Here is an excerpt of the abstract which provides a good TL;DR of the paper (duh):
Inductive transfer learning has greatly impacted computer vision, but existing approaches in NLP still require task-specific modifications and training from scratch. We propose Universal Language Model Fine-tuning (ULMFiT), an effective transfer learning method that can be applied to any task in NLP, and introduce techniques that are key for fine-tuning a language model. Our method significantly outperforms the state-of-the-art on six text classification tasks, reducing the error by 18- 24% on the majority of datasets. Furthermore, with only 100 labeled examples, it matches the performance of training from scratch on 100× more data.

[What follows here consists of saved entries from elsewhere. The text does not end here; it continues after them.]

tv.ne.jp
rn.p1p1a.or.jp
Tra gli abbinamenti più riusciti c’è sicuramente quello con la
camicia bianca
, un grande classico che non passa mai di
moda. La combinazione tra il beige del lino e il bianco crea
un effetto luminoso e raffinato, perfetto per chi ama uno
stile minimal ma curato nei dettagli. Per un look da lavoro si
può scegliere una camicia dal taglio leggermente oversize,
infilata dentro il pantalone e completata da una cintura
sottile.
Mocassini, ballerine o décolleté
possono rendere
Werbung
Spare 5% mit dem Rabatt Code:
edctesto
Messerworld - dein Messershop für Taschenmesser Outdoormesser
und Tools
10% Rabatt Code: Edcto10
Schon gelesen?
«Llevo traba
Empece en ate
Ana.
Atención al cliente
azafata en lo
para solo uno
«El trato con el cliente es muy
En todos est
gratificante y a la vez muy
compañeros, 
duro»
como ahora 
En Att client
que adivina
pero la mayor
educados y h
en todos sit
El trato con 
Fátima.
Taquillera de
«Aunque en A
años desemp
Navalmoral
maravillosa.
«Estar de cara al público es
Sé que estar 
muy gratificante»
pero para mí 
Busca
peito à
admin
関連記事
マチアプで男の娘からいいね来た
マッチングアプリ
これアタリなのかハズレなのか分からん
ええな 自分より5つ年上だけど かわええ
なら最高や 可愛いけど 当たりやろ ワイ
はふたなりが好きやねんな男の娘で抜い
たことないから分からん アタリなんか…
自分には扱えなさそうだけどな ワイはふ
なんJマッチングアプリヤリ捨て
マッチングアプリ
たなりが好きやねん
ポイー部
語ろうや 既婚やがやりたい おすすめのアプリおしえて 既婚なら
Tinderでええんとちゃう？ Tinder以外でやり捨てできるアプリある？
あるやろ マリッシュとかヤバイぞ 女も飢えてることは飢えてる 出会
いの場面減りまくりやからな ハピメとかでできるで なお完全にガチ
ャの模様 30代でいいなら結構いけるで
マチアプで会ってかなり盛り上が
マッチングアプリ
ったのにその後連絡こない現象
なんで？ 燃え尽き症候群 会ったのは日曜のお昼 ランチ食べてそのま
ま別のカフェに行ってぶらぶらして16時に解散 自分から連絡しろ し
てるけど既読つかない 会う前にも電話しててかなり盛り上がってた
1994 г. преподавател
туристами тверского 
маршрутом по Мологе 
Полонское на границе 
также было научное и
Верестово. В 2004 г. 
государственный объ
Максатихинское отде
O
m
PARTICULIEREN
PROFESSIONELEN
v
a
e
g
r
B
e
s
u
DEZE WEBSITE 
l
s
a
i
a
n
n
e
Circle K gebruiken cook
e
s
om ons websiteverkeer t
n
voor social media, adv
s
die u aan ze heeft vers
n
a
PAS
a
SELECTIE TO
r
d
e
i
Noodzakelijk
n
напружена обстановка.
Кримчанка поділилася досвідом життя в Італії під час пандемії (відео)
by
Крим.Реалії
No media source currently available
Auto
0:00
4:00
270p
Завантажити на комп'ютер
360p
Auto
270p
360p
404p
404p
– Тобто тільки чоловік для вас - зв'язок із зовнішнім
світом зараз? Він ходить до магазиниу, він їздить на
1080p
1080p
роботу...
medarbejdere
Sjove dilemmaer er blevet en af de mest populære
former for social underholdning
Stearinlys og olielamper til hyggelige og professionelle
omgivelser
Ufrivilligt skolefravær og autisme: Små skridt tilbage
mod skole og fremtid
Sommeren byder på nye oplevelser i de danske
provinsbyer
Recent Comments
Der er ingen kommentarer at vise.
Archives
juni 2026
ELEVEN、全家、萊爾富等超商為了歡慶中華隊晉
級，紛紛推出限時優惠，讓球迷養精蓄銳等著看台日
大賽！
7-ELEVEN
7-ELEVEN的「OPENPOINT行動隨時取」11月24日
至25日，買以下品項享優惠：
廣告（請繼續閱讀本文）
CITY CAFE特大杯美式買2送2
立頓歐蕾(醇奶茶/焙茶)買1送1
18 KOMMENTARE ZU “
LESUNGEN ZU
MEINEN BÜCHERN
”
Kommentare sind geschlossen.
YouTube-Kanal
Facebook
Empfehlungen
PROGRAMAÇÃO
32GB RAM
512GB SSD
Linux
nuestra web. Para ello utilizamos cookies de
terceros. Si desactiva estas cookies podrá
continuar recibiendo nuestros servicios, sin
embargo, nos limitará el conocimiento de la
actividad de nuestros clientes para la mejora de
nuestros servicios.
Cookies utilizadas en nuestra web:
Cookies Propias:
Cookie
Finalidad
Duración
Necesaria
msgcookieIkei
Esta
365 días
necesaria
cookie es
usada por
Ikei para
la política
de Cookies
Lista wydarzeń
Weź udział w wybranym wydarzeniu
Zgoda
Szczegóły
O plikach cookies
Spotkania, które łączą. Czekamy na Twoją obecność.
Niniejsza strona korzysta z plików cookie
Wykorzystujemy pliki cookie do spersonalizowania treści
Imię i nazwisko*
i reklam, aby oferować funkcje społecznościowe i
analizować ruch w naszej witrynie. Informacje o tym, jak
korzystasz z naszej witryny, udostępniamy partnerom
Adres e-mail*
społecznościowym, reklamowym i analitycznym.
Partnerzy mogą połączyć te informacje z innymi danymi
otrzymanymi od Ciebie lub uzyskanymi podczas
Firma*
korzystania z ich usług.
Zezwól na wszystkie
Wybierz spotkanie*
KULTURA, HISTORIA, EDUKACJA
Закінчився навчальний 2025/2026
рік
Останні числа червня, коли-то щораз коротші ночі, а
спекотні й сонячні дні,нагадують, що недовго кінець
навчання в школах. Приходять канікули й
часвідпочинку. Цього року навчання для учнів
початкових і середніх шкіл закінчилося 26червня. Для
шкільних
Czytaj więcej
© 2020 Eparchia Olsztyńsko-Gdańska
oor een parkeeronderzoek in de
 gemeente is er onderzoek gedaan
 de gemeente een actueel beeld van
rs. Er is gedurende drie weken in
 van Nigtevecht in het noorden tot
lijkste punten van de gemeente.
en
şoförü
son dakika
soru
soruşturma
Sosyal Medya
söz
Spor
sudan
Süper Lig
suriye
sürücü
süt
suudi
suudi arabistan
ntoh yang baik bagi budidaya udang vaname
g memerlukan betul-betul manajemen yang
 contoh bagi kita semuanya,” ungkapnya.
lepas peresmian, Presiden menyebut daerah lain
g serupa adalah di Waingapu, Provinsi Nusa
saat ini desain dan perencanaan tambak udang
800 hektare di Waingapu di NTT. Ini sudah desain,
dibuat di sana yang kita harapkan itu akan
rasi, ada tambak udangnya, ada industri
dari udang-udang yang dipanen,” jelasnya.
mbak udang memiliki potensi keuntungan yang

We opensource our pretrained models and code
I propose that spacy adds their pre-trained models and a simple way to fine tune to a new task as a core feature of the library.
Could the feature be a custom component or spaCy plugin?
If so, we will tag it as project idea
so other users can take it on.
This seems like a core feature of spacy, greatly increasing its industrial potential. I would argue to make it a first class citizen if authors and licensing of this work permits that.
Issue Analytics
- State:
- Created 5 years ago
- Reactions:46
- Comments:10 (3 by maintainers)
Author here. I’d love to see this happen and I’m sure @jph00 would also be on board. Fast.ai is working on pre-trained models for other languages and we’ll be working to simplify and make the code more robust.
Super keen on this! @jph00 the vision for plugging in other libraries is to have Thinc as a thin wrapper on top. I’ve just merged a PR on this, and have fixed up an example of wrapping a BiLSTM model and inserting it into a Thinc model: https://github.com/explosion/thinc/blob/master/examples/pytorch_lstm_tagger.py#L122
You can find the wrapper here: https://github.com/explosion/thinc/blob/master/thinc/extra/wrappers.py#L13
This wrapping approach is the long-standing plan for plugging “foreign” models into spaCy and Prodigy. We want to have similar wrappers for Tensorflow, DyNet, MXNet etc. The Thinc API is pretty minimal, so it’s easy to wrap this way.
Btw, as well as a plugin, I’m very interested in finding the right solution for pre-training the “embed” and “encode” steps in spaCy’s NER, parser, etc. The catch is that our performance target is 10k words per second per CPU core, which I think means we can’t use BiLSTM. The CNN architecture I’ve got is actually pretty good, and we’re currently only a little off the target (7.5k words per second in my latest tests).